**Exercise A:** According to the transit plan article, on what date did transit officials hold their first in-depth discussion of the plan's focus?
**Exercise B:** Edit the rows starting at the one that contains "list Participants complete" and ending at the one that contains "list People have". Replace "party ID" with "partisan identity", change nothing else, and return only those rows.
***** Source passage *****
This could be on our November ballot as well.

A pending long-term regional transit plan, and likely voter referendum as early as November, will determine where Metro goes. More importantly, they will show what level of support people in the Houston region have for more buses, longer train routes and commuter service to increasingly urbanizing suburban communities.

What’s clear, transit officials acknowledged on Feb. 15 during their first in-depth discussion of the transit plan’s focus, is many solutions to traffic congestion will sit on transit agency shelves for years to come.

“We know we will never have enough resources to build everything,” Metro board member Christof Spieler said. “How do we choose which projects are most worthwhile?”

Board members during the discussion said a host of factors will influence transit project priorities, though the critical litmus test will be whether a project can reliably and quickly serve a large number of riders and solve a congestion challenge. Officials predict as the region grows freeways will clog even more with cars and trucks for more hours of the day. Expansion of many freeways is limited, so using the lanes more effectively or drawing people off the freeway will be critical.
***** Input data *****
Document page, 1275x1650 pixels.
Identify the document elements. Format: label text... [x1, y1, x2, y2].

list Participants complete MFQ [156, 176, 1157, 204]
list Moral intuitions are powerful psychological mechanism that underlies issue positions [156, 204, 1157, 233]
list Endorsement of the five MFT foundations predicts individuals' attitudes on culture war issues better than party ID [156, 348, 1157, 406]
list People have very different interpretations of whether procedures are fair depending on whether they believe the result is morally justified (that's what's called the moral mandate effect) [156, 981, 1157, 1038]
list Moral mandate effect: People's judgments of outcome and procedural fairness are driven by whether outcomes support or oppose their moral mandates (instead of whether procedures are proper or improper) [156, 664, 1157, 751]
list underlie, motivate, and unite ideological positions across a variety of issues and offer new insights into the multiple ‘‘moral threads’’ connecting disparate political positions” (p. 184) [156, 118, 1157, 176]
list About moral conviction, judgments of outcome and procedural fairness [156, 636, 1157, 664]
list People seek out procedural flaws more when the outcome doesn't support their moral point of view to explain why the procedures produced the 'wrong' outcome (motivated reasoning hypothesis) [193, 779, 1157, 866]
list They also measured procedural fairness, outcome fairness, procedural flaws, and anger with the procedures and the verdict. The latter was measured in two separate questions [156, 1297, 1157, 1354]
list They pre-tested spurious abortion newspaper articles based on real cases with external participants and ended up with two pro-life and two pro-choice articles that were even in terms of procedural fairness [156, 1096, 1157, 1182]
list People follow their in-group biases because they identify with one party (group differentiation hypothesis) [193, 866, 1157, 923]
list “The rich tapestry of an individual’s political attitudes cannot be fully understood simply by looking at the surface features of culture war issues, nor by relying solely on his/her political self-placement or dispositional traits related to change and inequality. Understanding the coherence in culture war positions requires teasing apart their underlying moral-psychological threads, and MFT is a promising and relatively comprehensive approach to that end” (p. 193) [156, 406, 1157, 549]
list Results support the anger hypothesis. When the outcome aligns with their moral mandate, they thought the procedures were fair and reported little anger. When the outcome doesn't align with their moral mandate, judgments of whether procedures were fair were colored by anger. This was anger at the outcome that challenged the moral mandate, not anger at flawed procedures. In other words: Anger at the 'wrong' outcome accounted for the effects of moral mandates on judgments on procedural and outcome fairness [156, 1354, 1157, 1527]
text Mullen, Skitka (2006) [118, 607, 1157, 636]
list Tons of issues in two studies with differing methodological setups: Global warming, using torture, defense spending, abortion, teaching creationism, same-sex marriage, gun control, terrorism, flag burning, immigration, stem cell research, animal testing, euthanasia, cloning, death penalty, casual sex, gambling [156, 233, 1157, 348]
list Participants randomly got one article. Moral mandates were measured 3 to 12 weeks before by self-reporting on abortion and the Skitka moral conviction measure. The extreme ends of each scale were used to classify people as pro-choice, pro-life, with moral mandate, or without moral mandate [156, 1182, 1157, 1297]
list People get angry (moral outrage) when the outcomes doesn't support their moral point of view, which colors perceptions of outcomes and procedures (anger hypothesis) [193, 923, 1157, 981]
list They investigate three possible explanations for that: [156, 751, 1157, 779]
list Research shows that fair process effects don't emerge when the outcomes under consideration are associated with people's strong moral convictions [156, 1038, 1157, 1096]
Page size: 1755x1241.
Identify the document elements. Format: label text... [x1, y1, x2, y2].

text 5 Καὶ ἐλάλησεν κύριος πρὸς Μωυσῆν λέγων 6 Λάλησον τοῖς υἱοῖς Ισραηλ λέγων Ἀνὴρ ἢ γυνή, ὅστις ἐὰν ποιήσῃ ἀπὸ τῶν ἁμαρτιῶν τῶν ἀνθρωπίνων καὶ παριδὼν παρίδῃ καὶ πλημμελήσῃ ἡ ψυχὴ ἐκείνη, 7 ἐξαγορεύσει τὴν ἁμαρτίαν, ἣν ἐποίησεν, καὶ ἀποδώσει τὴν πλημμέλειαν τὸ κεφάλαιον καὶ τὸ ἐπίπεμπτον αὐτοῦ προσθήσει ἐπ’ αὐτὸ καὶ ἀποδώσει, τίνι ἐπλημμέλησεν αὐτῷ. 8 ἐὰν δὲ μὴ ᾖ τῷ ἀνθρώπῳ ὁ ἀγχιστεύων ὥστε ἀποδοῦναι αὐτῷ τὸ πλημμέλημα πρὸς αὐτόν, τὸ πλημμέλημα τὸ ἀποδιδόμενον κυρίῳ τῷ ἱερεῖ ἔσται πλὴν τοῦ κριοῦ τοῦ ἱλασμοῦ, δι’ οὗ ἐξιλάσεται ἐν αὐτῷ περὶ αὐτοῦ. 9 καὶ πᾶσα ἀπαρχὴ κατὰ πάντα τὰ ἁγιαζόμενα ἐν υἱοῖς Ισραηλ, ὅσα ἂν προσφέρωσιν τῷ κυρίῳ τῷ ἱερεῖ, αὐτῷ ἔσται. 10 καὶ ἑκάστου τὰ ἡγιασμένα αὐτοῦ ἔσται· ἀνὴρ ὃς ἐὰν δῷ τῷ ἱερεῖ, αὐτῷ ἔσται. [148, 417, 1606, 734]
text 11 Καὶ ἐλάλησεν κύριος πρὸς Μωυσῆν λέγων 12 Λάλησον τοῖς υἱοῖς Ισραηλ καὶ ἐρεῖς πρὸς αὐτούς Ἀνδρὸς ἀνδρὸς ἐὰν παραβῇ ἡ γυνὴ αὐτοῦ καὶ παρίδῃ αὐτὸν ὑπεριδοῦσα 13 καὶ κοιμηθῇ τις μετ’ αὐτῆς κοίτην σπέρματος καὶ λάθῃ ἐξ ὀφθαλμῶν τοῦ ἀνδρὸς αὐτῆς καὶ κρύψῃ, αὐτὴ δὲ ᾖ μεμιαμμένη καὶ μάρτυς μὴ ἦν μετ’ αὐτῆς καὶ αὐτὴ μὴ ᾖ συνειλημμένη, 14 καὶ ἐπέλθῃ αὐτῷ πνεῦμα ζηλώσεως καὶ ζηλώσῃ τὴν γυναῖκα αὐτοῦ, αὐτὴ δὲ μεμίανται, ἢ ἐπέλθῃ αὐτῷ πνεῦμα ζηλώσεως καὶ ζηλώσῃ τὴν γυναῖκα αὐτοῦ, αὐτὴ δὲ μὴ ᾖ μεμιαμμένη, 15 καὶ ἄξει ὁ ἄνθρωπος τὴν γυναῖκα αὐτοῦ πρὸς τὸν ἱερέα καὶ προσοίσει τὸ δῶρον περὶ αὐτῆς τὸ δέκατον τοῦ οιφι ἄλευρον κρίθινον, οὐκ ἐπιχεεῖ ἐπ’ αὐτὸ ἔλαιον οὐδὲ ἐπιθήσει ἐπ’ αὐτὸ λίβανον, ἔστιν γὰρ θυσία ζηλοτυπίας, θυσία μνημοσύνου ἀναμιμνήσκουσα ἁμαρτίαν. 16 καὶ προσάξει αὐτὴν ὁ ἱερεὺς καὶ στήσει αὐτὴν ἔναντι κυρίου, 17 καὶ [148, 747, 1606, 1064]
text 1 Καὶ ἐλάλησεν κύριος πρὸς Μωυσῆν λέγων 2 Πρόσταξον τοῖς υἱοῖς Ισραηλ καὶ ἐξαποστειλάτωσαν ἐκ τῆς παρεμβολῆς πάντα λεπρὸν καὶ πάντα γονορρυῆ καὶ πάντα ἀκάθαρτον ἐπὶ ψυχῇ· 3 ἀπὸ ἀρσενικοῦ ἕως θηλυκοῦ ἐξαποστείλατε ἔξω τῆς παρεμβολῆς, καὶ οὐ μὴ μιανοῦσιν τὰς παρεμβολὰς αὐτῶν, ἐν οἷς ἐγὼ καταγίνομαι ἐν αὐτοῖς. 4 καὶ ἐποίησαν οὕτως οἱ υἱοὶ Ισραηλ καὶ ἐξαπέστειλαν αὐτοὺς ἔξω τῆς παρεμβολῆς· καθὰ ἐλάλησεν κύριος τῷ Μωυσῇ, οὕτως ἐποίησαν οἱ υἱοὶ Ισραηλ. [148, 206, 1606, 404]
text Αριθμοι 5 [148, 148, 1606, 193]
*****
**Task output A:** Feb. 15

**Task output B:**
list Participants complete MFQ [156, 176, 1157, 204]
list Moral intuitions are powerful psychological mechanism that underlies issue positions [156, 204, 1157, 233]
list Endorsement of the five MFT foundations predicts individuals' attitudes on culture war issues better than partisan identity [156, 348, 1157, 406]
list People have very different interpretations of whether procedures are fair depending on whether they believe the result is morally justified (that's what's called the moral mandate effect) [156, 981, 1157, 1038]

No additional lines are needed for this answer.